HOUSTON (CW39) Do you notice yourself sneezing more than usual this time of year? Without the awareness of allergies that you could be suffering from, it is not completely out of the norm for people to relate the number of tissues they use to change in weather patterns.

Can you be allergic to the weather?

Our atmosphere and the earth’s environment are very closely intertwined. Plants are affected by the day-to-day weather just like you! Excessive rain, cold fronts, windy conditions, and dry spells all have a different effect on the flora around us.

How your body fights:

Your immune system sees pollen as a foreign invader to your body. When these tiny particulates enter your airways via nose and mouth, your body produces antibodies to fight the pollen particles. A chemical, histamine, is then produced which causes common allergy symptoms including watery eyes, headaches, asthma, coughing, or a runny nose.

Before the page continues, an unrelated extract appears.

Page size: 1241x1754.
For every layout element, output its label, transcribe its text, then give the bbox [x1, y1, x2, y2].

The spread of tree pollen through Texas weather:

Because pollen particles are so small, they are easily spread through the atmosphere by day-to-day weather. One of the most popular Texas allergens is the mountain cedar. This is predominant west of I-35 where the phrase ‘cedar fever’ was coined. Ironically there is no fever or flu like symptoms involved with this allergic reaction.

“Following a cold front, the air dries out, we get some wind, and the pressure is different”

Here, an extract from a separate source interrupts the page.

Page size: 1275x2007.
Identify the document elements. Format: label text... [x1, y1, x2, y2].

 – Robert Edmonson, a biologist for the Texas A&M Forest Service

Mountain cedar trees, especially Ashe Junipers here in Texas, like to release high amounts of pollen right after a cold front, common during the winter months. Because these trees are so highly concentrated in the central part of the state the pure density of pollen in the air at times can even have effects on those who aren’t’ susceptible to allergies. On windy days, which are common after a cold front, these particles get blown around into the atmosphere wreaking havoc on our immune system.

“Under those conditions, every single pollen cone on a juniper tree will open at one time, and it looks like the trees are on fire. It looks like there’s smoke coming off of them.”

– Robert Edmonson, a biologist for the Texas A&M Forest Service

Rain… a double-edge sword for allergies

Normally, we think that rain is great for improving allergy counts and finally putting an end to our sniffles. Many of us may have heard or used the phrase “cleansing the air” when talking about rain’s effects on pollen. However, doesn’t rain cause plants to grow? Thus, creating MORE pollen?

So, what’s the deal here, is it good for allergies or bad?

Yes. And yes.

Mountain Cedar releasing pollen
Courtesy of Getty Images

The upside to rain and allergies:

Rain is good for pollen allergies. It weighs down the pollen with higher humidity levels, keeping it grounded when the wind blows. With less rain and less moisture, particles become lighter and are easily tossed into the atmosphere on windy days. This also allows for pollen to travel further distances once lifted.

The downside to rain and allergies:

Besides tree pollen, grass, weeds, dust, and mold are other common enemies to our body’s immune system. Some suffer just as bad or worse from these allergens.

Rain has a different impact on these, which is unfortunate for us. It’s the uncommon intense short-lived downpours, that send grass and weed pollen plunging to the ground. Upon contact the pollen is broken up into the smaller pieces. As the smaller pieces of pollen disperse, we see a steep rise in grass and weed pollen.

Mold counts climb significantly in damp, humid conditions. Lowering your humidity with the help of a humidifier, limiting house plants, and being sure to fix all leaks that lead to damp areas can help with any development of mold spores in your home.

There are ways you can mitigate problematic areas in your yard as well. Mold will thrive in piles of wet leaves and branches. It is best to make sure these are cleared from where you are living if you suffer badly from mold allergies. Here in Houston, our highest mold counts come from Cladosporium and Ascospores.

Conclusion: Weather and Allergies

Cold fronts in the winter months aid in the spread of mountain cedar.

Dry and windy weather: Increases the spread of tree pollen

Damp and humid weather: Increases mold count

So, are you allergic to the weather? No. However, keeping up with the latest forecast can keep you ahead of the game! Refilling that prescription before a big cold front or cleaning your yard before a solid week of steady rain can keep your symptoms at ease.